**Assigned task**
Whenever the string "space" turns up in a line below, that line should be copied.

**Records for this exercise**

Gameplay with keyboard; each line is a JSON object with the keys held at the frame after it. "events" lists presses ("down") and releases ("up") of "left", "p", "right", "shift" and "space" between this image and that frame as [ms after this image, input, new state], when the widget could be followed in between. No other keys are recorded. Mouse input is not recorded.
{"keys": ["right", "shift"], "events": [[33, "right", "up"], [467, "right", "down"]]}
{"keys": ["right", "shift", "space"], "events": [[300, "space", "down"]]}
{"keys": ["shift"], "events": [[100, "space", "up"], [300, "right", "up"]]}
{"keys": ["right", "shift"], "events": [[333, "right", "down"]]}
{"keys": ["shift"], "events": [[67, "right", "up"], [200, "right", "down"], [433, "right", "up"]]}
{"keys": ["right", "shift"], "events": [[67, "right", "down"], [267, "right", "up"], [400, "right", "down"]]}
...
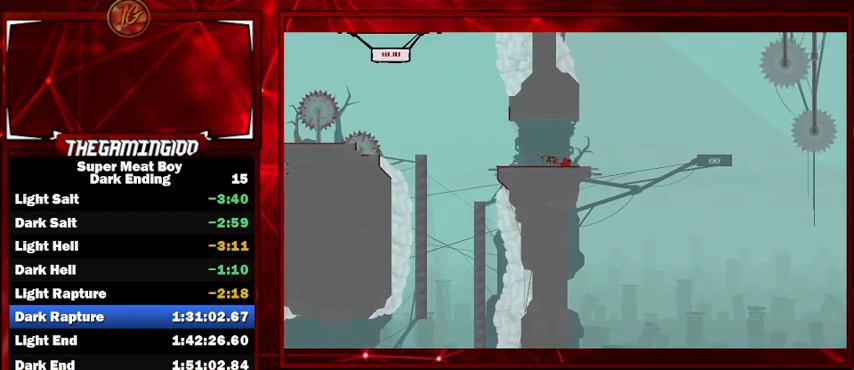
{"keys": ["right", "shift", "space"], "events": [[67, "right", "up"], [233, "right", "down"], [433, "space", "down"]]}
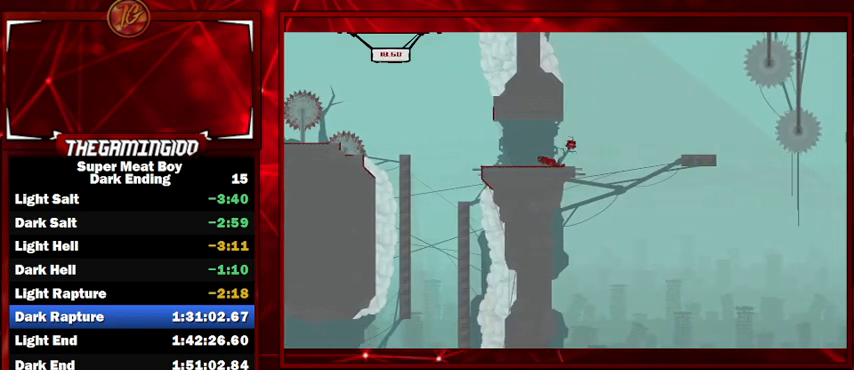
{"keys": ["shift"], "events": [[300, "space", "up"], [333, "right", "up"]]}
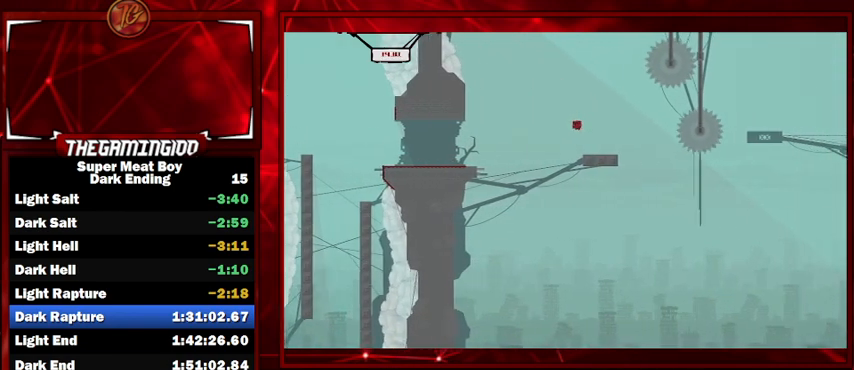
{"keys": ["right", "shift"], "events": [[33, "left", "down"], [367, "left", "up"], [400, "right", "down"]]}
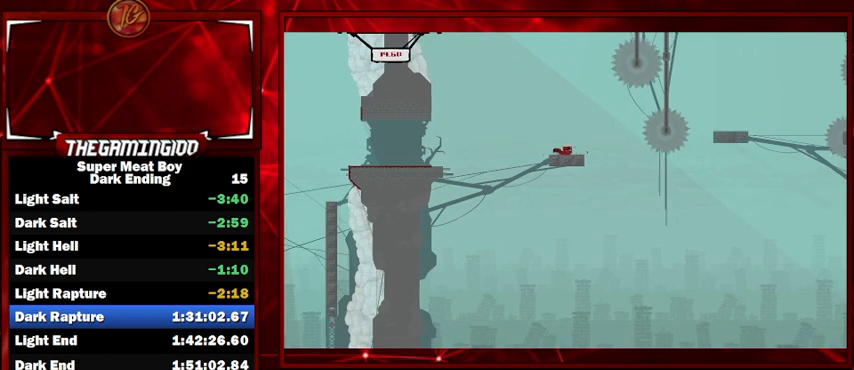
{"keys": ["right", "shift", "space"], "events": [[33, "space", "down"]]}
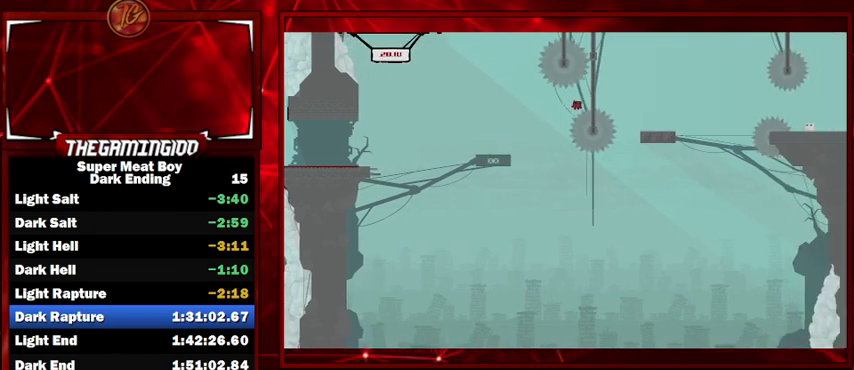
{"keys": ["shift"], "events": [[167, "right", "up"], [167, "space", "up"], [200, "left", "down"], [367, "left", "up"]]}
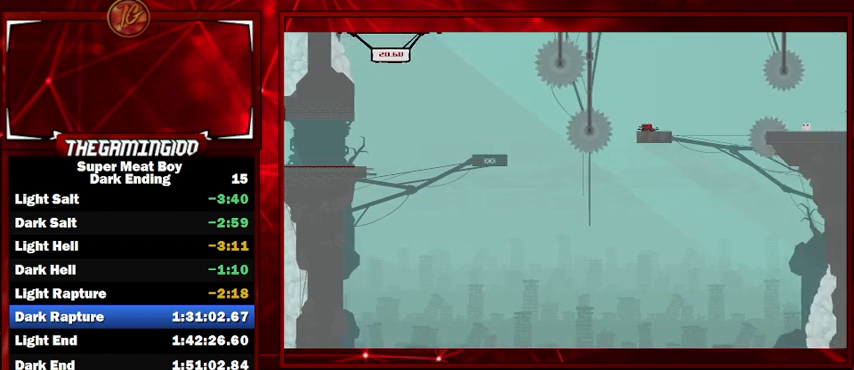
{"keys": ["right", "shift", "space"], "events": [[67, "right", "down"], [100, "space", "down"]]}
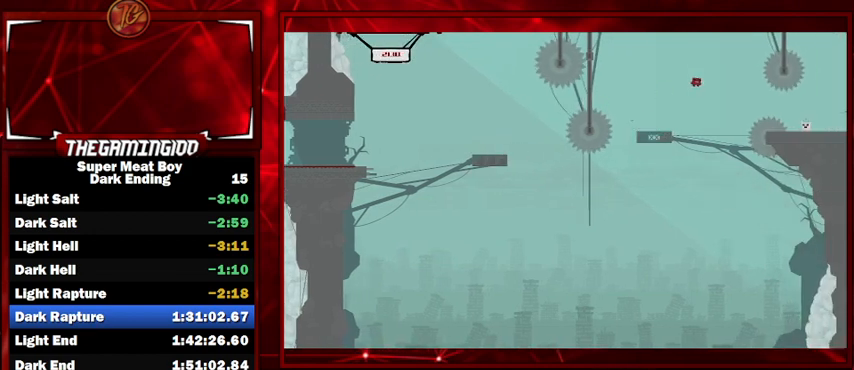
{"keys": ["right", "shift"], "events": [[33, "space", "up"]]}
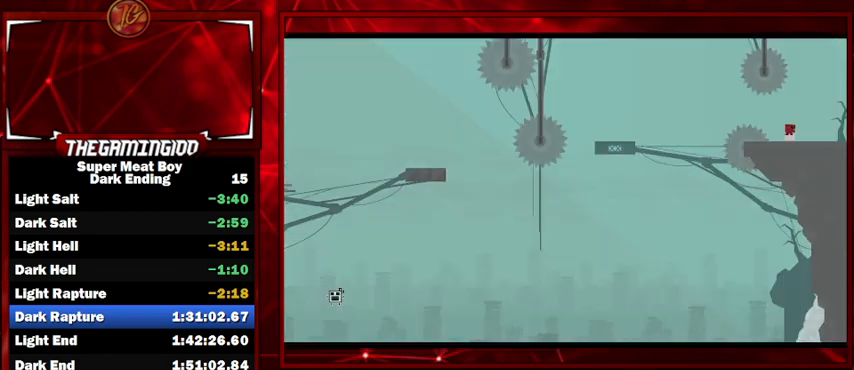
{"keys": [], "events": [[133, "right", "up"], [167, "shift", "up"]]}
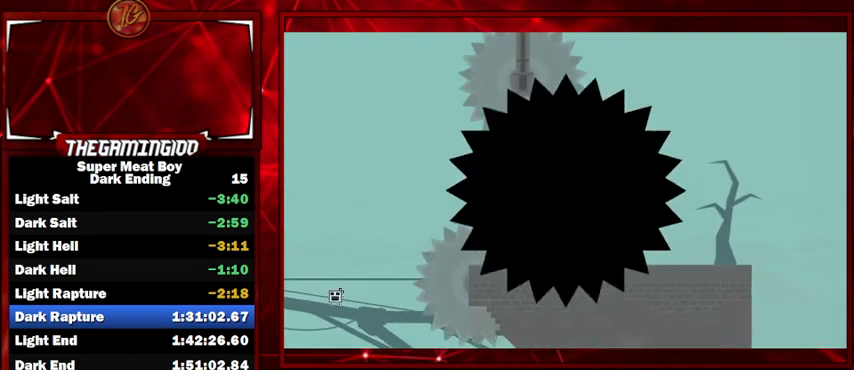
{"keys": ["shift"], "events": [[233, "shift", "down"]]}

**Written response**
Gameplay with keyboard; each line is a JSON object with the keys held at the frame after it. "events" lists presses ("down") and releases ("up") of "left", "p", "right", "shift" and "space" between this image and that frame as [ms after this image, input, new state], when the widget could be followed in between. No other keys are recorded. Mouse input is not recorded.
{"keys": ["right", "shift", "space"], "events": [[300, "space", "down"]]}
{"keys": ["shift"], "events": [[100, "space", "up"], [300, "right", "up"]]}
{"keys": ["right", "shift", "space"], "events": [[67, "right", "up"], [233, "right", "down"], [433, "space", "down"]]}
{"keys": ["shift"], "events": [[300, "space", "up"], [333, "right", "up"]]}
{"keys": ["right", "shift", "space"], "events": [[33, "space", "down"]]}
{"keys": ["shift"], "events": [[167, "right", "up"], [167, "space", "up"], [200, "left", "down"], [367, "left", "up"]]}
{"keys": ["right", "shift", "space"], "events": [[67, "right", "down"], [100, "space", "down"]]}
{"keys": ["right", "shift"], "events": [[33, "space", "up"]]}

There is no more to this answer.